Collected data

■ ■ ■

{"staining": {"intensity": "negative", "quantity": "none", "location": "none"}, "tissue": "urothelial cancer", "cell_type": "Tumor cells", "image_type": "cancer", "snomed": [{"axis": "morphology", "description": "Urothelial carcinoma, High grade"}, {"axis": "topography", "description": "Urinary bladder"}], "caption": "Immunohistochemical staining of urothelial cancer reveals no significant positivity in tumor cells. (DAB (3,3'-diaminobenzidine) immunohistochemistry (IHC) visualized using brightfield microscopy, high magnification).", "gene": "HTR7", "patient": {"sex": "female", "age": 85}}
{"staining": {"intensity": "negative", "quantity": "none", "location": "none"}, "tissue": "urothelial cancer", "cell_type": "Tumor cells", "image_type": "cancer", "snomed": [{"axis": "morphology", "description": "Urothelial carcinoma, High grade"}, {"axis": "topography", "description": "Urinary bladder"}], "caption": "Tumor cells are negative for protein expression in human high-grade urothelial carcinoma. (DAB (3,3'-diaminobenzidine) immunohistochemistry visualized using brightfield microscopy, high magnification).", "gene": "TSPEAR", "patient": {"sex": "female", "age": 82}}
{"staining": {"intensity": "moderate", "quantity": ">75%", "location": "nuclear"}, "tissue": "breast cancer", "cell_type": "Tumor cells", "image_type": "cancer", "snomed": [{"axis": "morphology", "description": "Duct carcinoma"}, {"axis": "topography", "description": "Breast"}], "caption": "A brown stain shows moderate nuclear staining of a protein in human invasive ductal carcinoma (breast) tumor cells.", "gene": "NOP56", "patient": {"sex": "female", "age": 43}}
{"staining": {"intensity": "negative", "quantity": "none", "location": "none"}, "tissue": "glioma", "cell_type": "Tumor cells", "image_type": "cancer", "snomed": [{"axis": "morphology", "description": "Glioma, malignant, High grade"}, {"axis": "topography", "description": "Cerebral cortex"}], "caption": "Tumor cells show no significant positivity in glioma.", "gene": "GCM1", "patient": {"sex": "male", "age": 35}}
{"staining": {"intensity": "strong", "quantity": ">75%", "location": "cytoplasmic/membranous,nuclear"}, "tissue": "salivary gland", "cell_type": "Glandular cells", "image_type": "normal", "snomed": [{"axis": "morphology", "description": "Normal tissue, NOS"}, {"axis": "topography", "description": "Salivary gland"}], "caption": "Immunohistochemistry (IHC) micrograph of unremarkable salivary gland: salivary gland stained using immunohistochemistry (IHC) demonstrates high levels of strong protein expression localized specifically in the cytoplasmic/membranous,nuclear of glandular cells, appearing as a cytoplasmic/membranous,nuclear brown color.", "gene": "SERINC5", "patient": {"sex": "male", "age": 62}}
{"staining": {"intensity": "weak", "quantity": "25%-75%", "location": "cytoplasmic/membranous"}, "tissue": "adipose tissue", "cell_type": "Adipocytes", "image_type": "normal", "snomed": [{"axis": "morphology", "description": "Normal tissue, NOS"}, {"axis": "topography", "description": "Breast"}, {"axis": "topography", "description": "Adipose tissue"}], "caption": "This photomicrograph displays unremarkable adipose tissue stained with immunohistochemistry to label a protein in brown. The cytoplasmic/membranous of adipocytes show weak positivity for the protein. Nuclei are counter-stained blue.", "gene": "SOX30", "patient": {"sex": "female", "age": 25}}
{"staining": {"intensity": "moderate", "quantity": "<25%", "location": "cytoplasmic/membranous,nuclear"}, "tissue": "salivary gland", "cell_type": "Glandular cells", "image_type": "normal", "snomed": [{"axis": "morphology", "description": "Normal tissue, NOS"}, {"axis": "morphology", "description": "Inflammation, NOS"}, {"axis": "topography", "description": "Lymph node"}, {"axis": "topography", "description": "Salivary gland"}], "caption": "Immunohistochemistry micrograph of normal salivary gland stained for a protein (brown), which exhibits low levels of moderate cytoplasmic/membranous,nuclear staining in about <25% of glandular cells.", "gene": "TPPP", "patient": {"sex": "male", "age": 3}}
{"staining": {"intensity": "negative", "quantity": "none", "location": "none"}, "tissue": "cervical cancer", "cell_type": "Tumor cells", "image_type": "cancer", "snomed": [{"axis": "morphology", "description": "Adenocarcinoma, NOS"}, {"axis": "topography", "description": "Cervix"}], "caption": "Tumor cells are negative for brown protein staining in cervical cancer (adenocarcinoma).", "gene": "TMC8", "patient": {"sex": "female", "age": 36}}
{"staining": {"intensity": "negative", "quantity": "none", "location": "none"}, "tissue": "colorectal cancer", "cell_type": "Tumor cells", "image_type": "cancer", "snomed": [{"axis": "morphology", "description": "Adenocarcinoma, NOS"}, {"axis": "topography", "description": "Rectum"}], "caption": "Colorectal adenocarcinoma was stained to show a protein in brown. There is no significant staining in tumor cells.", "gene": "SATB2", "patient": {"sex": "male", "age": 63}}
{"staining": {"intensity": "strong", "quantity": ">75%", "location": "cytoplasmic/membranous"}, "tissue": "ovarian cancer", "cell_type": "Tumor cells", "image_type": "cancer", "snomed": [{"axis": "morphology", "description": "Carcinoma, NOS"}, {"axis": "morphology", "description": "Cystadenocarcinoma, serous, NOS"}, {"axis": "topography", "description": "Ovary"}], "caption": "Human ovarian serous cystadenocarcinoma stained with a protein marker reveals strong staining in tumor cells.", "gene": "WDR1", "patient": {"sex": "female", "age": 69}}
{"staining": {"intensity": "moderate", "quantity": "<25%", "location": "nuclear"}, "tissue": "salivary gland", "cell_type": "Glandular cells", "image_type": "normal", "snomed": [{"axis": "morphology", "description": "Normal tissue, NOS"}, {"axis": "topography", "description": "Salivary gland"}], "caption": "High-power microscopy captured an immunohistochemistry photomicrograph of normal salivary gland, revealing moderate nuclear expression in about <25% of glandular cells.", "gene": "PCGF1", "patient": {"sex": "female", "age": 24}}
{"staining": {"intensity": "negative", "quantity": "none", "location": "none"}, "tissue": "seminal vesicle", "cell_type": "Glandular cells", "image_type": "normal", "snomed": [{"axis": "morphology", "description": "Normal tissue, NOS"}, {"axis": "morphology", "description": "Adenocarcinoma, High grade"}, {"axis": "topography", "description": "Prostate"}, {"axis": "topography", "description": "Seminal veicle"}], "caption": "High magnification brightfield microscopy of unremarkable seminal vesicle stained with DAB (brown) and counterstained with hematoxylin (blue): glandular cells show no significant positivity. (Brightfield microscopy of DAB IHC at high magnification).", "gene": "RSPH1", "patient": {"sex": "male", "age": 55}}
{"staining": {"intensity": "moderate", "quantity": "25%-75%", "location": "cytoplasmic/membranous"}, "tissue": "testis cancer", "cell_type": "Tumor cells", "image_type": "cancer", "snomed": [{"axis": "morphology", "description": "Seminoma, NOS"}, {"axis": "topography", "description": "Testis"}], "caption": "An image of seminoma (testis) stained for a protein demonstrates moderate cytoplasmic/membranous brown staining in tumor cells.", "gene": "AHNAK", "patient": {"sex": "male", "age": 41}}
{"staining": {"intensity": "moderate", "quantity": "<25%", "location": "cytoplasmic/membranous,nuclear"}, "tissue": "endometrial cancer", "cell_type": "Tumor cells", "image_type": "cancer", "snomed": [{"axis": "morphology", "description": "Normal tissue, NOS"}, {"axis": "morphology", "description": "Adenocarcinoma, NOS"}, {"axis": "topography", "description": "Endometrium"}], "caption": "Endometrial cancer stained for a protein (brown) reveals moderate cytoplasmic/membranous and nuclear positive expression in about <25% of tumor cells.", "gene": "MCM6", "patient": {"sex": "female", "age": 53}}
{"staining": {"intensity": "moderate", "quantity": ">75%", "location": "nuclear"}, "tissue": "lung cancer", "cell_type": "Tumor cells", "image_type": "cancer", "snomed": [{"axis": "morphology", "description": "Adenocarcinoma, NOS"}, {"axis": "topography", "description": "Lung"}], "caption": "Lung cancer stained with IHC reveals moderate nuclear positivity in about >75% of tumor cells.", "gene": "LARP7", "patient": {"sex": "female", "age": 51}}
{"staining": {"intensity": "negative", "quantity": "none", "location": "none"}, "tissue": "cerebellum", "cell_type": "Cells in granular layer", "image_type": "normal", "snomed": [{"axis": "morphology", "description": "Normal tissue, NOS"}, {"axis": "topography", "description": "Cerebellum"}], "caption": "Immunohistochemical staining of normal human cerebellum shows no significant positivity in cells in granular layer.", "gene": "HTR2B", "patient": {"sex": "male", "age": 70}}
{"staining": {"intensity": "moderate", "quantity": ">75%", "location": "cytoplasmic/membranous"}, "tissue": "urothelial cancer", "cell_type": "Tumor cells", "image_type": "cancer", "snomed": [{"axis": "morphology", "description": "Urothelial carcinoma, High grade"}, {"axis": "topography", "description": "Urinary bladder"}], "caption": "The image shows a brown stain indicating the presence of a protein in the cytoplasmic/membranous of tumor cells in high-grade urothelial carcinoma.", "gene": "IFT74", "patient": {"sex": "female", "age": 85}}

■ ■ ■

- WHAT THIS TASK INVOLVES:
The answer should consist solely of the lines from the first line above through the one with "show no significant positivity in", both included, repeated exactly.

- RESULT OF THIS TASK:
{"staining": {"intensity": "negative", "quantity": "none", "location": "none"}, "tissue": "urothelial cancer", "cell_type": "Tumor cells", "image_type": "cancer", "snomed": [{"axis": "morphology", "description": "Urothelial carcinoma, High grade"}, {"axis": "topography", "description": "Urinary bladder"}], "caption": "Immunohistochemical staining of urothelial cancer reveals no significant positivity in tumor cells. (DAB (3,3'-diaminobenzidine) immunohistochemistry (IHC) visualized using brightfield microscopy, high magnification).", "gene": "HTR7", "patient": {"sex": "female", "age": 85}}
{"staining": {"intensity": "negative", "quantity": "none", "location": "none"}, "tissue": "urothelial cancer", "cell_type": "Tumor cells", "image_type": "cancer", "snomed": [{"axis": "morphology", "description": "Urothelial carcinoma, High grade"}, {"axis": "topography", "description": "Urinary bladder"}], "caption": "Tumor cells are negative for protein expression in human high-grade urothelial carcinoma. (DAB (3,3'-diaminobenzidine) immunohistochemistry visualized using brightfield microscopy, high magnification).", "gene": "TSPEAR", "patient": {"sex": "female", "age": 82}}
{"staining": {"intensity": "moderate", "quantity": ">75%", "location": "nuclear"}, "tissue": "breast cancer", "cell_type": "Tumor cells", "image_type": "cancer", "snomed": [{"axis": "morphology", "description": "Duct carcinoma"}, {"axis": "topography", "description": "Breast"}], "caption": "A brown stain shows moderate nuclear staining of a protein in human invasive ductal carcinoma (breast) tumor cells.", "gene": "NOP56", "patient": {"sex": "female", "age": 43}}
{"staining": {"intensity": "negative", "quantity": "none", "location": "none"}, "tissue": "glioma", "cell_type": "Tumor cells", "image_type": "cancer", "snomed": [{"axis": "morphology", "description": "Glioma, malignant, High grade"}, {"axis": "topography", "description": "Cerebral cortex"}], "caption": "Tumor cells show no significant positivity in glioma.", "gene": "GCM1", "patient": {"sex": "male", "age": 35}}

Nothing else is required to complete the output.